Task prompt: Lift out each line of the data that holds "KiCad".

Exercise input:
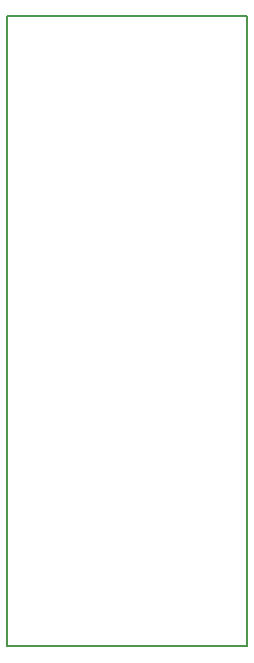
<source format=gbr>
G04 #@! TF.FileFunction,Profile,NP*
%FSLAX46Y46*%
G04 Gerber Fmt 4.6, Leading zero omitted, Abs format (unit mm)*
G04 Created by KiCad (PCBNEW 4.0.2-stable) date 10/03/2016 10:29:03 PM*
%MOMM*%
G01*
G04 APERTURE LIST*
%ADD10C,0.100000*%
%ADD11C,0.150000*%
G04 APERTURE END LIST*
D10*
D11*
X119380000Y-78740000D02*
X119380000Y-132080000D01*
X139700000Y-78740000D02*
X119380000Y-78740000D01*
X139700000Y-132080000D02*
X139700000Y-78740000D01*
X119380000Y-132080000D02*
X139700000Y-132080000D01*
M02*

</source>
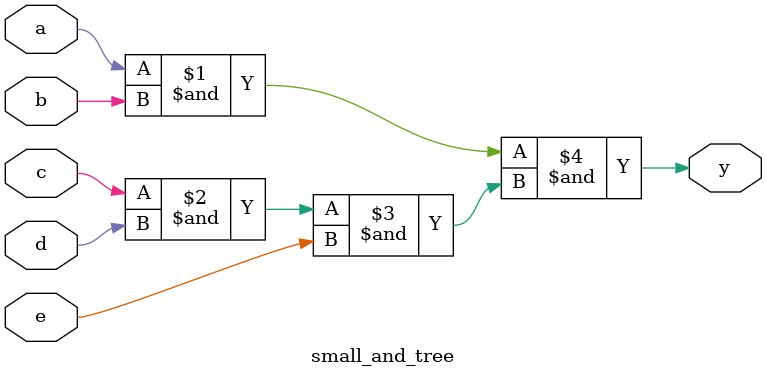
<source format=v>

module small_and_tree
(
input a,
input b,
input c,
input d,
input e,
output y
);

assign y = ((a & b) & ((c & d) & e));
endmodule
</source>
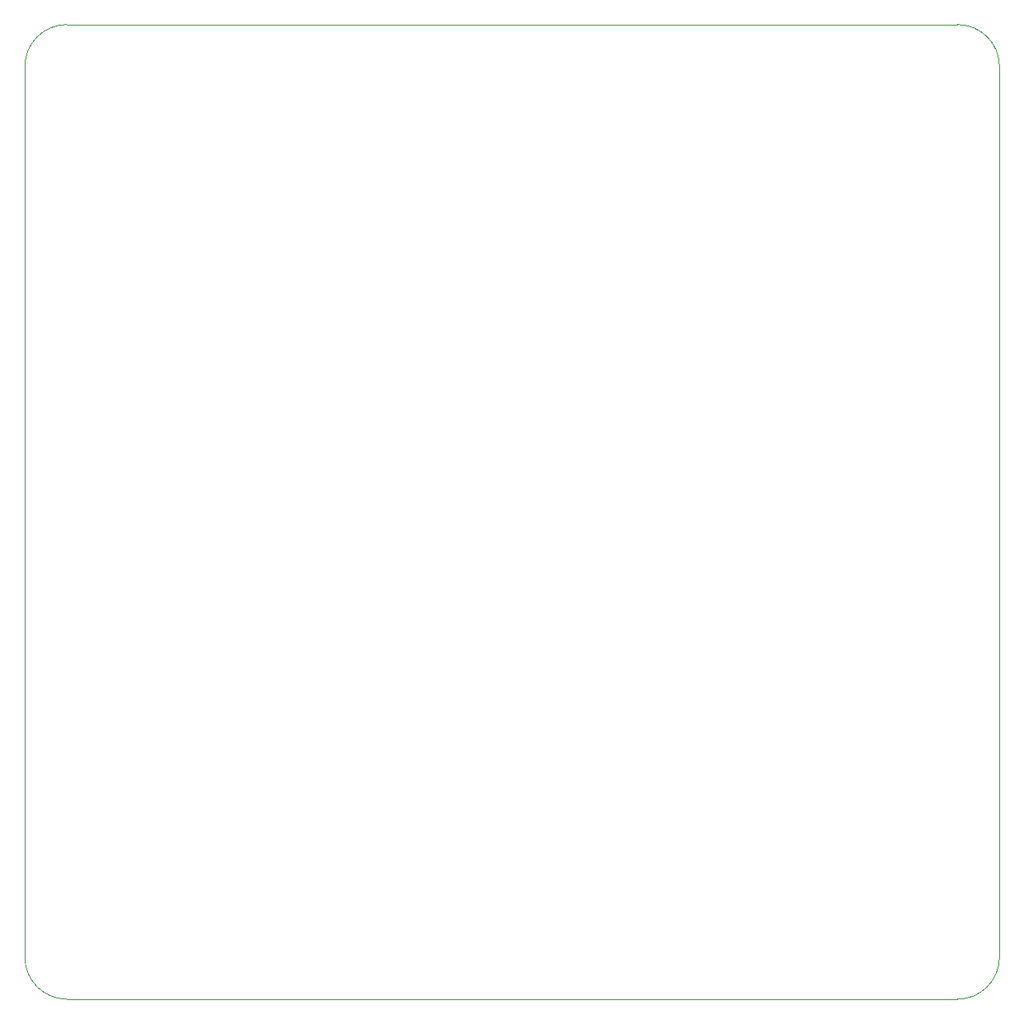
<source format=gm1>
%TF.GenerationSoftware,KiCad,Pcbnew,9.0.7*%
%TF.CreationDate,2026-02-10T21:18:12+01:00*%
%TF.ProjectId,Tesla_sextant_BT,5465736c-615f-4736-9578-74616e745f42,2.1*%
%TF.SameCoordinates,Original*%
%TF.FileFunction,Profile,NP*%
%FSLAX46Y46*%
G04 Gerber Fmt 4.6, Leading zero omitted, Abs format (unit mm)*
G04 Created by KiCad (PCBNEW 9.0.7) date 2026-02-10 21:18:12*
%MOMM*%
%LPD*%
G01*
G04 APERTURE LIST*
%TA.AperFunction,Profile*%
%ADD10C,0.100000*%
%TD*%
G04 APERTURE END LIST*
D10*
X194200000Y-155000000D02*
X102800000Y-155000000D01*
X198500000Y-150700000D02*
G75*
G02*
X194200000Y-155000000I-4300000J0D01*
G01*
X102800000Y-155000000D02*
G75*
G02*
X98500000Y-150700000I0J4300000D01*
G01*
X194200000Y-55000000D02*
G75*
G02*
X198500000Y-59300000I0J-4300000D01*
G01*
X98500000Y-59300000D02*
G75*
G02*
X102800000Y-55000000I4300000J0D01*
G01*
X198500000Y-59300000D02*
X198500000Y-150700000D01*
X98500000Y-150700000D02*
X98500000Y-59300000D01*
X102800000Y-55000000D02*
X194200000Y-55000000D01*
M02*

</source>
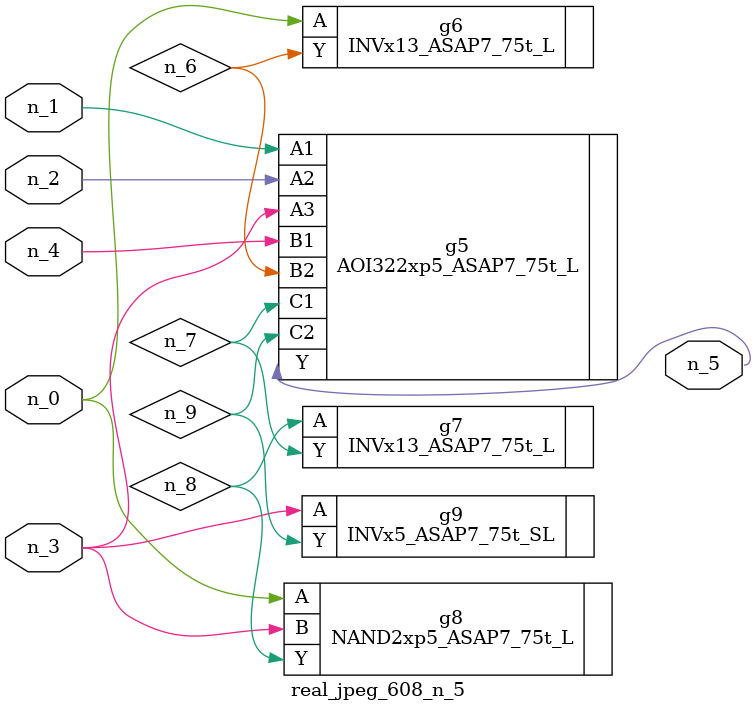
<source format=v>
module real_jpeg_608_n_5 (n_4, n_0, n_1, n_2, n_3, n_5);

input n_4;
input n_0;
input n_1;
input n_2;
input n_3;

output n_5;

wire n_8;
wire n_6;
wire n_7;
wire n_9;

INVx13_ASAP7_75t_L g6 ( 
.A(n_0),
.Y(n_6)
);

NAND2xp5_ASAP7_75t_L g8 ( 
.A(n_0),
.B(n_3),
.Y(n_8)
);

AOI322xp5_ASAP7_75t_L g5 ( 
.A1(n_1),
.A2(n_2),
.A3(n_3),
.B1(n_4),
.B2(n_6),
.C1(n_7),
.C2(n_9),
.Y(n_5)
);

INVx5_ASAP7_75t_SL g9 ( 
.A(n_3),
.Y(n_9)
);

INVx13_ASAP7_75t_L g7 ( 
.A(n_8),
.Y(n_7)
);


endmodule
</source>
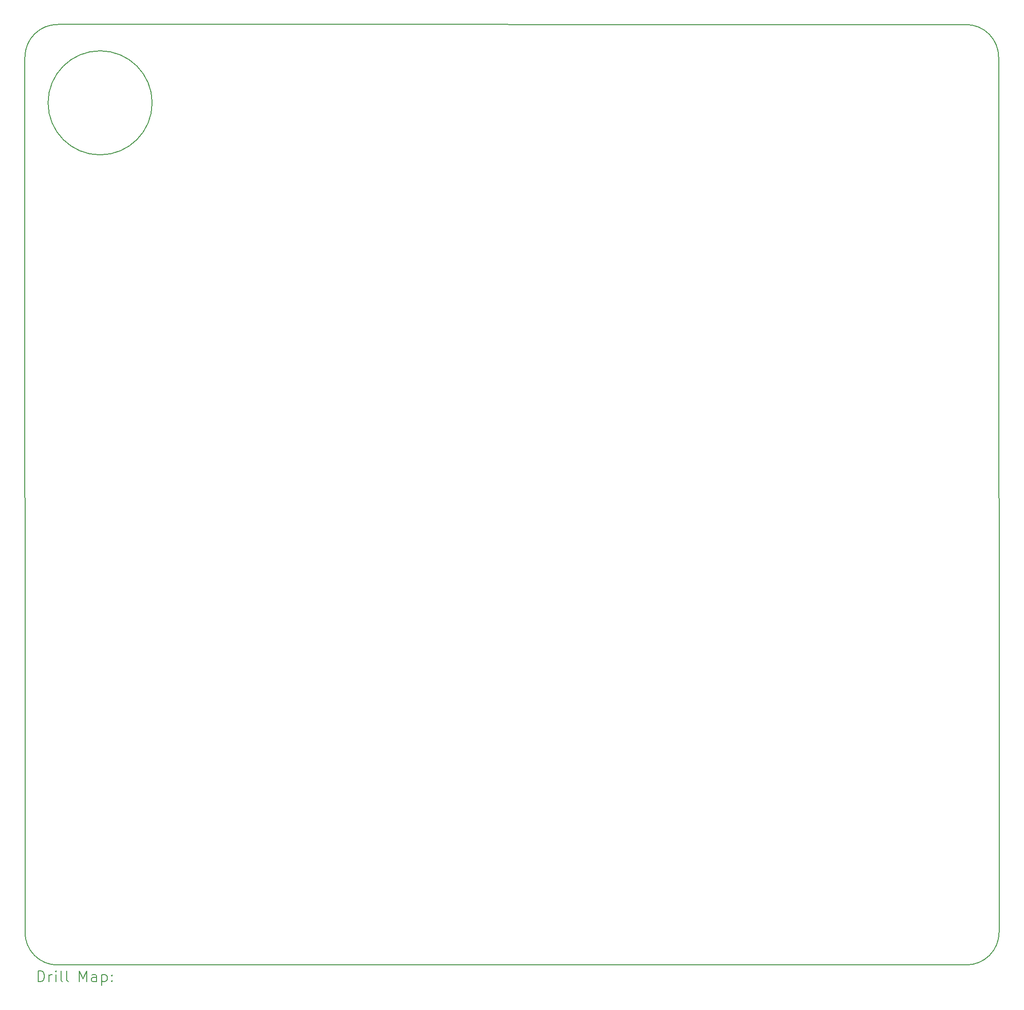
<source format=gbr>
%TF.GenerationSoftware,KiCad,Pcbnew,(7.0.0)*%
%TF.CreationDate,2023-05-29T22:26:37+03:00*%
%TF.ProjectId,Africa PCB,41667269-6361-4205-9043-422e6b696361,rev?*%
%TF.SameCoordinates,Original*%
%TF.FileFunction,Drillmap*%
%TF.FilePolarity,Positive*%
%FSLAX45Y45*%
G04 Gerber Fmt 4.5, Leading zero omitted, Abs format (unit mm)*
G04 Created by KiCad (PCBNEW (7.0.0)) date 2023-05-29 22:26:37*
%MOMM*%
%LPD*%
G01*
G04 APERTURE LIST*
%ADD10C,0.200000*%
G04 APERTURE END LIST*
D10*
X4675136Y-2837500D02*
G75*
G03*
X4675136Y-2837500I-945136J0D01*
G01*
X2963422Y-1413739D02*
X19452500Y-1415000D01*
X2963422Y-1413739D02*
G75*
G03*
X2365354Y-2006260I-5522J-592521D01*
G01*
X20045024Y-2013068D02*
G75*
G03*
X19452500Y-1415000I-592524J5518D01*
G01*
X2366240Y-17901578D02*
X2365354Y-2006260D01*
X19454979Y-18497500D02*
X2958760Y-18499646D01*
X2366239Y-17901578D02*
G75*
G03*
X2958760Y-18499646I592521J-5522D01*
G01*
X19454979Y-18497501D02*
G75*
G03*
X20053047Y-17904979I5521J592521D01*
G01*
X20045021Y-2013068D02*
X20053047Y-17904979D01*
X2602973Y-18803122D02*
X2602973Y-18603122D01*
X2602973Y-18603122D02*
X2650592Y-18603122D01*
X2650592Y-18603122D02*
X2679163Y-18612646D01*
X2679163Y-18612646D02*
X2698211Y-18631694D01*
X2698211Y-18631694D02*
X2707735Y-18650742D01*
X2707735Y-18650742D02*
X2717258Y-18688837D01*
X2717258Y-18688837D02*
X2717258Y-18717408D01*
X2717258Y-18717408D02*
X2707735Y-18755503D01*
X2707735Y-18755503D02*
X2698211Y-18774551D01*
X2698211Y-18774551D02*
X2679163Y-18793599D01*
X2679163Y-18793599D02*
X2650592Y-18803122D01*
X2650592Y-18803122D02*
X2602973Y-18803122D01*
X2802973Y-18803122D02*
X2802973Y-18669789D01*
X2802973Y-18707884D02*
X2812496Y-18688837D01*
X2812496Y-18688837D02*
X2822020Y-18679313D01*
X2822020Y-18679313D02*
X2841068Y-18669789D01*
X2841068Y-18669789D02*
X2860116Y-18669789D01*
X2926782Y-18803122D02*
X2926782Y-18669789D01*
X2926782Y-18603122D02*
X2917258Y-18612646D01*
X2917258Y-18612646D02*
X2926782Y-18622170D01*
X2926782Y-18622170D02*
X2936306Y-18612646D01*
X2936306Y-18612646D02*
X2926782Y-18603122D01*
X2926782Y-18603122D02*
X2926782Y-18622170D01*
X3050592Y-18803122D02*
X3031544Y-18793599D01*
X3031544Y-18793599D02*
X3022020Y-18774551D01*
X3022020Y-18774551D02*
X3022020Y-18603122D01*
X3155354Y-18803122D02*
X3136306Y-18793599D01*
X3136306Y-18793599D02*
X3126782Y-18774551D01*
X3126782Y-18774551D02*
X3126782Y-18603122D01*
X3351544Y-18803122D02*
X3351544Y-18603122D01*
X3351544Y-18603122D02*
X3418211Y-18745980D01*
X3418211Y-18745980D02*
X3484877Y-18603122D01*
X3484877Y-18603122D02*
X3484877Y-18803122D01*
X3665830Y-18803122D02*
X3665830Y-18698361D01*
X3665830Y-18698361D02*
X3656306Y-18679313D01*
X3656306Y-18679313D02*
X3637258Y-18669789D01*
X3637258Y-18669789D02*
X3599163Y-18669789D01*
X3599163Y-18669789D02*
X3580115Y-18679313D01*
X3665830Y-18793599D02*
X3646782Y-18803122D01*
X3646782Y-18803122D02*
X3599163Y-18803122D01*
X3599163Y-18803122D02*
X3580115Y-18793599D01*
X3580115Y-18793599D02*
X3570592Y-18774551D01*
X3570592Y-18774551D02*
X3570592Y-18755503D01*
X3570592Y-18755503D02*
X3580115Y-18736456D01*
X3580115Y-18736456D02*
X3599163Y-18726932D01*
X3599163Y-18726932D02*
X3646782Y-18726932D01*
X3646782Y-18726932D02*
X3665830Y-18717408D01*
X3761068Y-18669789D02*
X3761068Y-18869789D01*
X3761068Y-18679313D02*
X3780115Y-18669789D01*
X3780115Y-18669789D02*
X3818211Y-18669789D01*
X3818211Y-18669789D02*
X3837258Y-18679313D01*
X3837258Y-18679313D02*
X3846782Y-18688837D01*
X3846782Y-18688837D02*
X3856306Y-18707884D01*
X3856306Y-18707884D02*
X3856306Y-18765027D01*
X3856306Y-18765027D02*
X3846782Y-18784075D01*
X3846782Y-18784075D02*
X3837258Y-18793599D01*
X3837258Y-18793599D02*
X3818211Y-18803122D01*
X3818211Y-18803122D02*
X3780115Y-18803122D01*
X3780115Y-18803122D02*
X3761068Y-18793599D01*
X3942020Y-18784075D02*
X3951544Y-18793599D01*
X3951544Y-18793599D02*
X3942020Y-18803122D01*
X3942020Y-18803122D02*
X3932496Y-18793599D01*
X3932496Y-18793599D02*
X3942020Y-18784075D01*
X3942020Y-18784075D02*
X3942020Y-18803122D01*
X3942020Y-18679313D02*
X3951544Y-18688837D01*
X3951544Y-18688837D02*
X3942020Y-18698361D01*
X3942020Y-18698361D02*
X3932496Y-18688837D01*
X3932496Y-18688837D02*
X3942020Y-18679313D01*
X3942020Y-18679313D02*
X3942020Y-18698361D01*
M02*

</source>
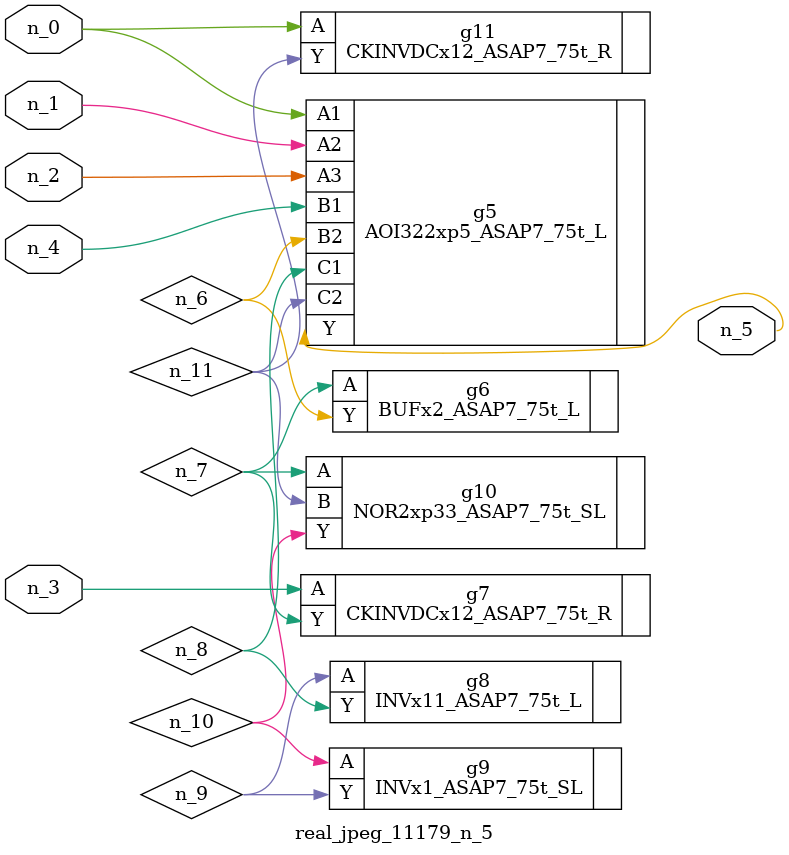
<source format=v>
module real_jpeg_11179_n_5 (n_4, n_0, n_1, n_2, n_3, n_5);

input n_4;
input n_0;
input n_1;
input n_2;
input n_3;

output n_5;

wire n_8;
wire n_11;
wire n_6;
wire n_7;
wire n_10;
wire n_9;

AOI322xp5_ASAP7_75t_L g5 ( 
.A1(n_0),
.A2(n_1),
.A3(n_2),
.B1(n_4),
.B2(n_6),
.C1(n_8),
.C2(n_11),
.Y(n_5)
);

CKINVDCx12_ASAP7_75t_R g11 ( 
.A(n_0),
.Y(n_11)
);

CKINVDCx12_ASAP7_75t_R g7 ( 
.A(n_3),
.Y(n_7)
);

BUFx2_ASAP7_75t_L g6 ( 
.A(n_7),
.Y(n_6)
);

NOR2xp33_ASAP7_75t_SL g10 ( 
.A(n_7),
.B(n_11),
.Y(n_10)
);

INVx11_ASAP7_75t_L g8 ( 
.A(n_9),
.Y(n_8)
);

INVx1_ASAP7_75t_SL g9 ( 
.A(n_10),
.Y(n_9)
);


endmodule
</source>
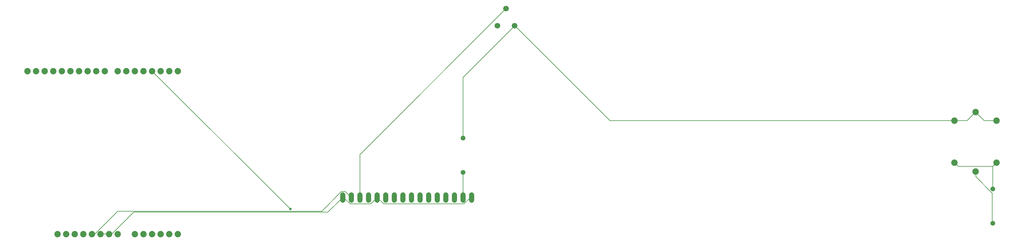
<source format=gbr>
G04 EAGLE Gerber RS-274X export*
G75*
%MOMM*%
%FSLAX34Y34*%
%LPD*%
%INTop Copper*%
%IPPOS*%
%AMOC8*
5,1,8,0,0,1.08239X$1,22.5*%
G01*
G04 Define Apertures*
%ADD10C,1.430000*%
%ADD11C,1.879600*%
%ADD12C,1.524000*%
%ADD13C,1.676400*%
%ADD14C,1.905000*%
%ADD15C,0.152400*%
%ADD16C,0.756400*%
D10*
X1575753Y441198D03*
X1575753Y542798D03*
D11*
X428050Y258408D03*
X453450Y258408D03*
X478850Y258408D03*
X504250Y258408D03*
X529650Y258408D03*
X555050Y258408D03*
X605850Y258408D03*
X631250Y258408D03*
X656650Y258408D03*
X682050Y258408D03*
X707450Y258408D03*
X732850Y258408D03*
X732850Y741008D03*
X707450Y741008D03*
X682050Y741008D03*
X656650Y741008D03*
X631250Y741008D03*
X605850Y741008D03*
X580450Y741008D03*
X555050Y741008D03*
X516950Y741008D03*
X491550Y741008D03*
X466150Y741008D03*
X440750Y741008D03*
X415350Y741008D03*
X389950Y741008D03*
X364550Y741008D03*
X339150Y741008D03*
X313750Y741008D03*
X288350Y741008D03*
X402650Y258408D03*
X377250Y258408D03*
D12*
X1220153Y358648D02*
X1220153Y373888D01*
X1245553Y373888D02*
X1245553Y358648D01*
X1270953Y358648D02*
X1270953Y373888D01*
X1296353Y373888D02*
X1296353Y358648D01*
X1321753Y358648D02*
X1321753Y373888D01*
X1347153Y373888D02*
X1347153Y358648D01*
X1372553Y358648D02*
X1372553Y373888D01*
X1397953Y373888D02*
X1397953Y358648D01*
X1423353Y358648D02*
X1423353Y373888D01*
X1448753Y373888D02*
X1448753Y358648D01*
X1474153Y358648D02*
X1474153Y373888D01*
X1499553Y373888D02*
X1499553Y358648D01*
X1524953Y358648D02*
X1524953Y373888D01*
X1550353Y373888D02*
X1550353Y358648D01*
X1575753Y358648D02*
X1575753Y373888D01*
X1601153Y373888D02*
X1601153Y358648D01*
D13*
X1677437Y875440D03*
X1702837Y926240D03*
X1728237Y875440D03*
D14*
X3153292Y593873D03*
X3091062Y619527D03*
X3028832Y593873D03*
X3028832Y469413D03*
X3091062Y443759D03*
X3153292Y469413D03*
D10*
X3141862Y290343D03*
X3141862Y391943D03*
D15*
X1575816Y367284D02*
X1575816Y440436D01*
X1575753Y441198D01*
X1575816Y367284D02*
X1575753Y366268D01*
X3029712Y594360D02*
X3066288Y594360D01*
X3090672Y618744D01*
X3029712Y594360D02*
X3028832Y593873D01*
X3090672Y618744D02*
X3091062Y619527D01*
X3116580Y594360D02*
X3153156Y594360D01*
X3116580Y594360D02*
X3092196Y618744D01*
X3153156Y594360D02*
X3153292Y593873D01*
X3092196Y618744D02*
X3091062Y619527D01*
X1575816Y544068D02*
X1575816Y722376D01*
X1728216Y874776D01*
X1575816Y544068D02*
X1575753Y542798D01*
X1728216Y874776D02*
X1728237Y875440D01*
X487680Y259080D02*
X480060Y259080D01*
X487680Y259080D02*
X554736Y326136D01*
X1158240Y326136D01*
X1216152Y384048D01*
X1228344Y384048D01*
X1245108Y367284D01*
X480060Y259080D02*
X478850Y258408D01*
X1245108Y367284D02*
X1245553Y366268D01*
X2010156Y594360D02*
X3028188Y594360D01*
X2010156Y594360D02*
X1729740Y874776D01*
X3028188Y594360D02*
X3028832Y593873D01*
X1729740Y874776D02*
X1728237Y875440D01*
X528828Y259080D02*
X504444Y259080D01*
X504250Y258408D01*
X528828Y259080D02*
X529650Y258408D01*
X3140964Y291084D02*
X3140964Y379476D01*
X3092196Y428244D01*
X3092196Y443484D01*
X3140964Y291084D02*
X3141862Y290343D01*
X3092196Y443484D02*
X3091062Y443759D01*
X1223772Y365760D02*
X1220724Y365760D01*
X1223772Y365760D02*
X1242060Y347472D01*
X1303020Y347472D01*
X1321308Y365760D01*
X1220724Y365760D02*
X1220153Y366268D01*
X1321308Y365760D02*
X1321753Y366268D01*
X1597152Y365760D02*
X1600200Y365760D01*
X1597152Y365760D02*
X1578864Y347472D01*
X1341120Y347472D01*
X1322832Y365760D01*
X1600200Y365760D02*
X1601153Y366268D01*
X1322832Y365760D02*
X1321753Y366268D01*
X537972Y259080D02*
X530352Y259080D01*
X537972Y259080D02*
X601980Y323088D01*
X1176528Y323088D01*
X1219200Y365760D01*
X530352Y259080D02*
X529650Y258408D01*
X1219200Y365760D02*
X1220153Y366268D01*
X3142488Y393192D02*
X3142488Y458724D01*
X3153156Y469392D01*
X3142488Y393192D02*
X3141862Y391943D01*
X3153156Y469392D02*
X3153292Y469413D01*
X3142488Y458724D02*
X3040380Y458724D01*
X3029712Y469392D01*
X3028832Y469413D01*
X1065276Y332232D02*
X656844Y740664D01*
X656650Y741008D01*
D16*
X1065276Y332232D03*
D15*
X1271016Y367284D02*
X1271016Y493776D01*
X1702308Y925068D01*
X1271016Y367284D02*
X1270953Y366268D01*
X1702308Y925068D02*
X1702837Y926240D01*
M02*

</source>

Task result:
G04 Created by KiCad (PCBNEW 4.0.2-stable) date 10/03/2016 10:29:03 PM*
%TF.GenerationSoftware,KiCad,Pcbnew,9.0.7*%
G04 Created by KiCad (PCBNEW 9.0.7) date 2026-02-10 21:18:12*
%TF.GenerationSoftware,KiCad,Pcbnew,(7.0.0)*%
G04 Created by KiCad (PCBNEW (7.0.0)) date 2023-05-29 22:26:37*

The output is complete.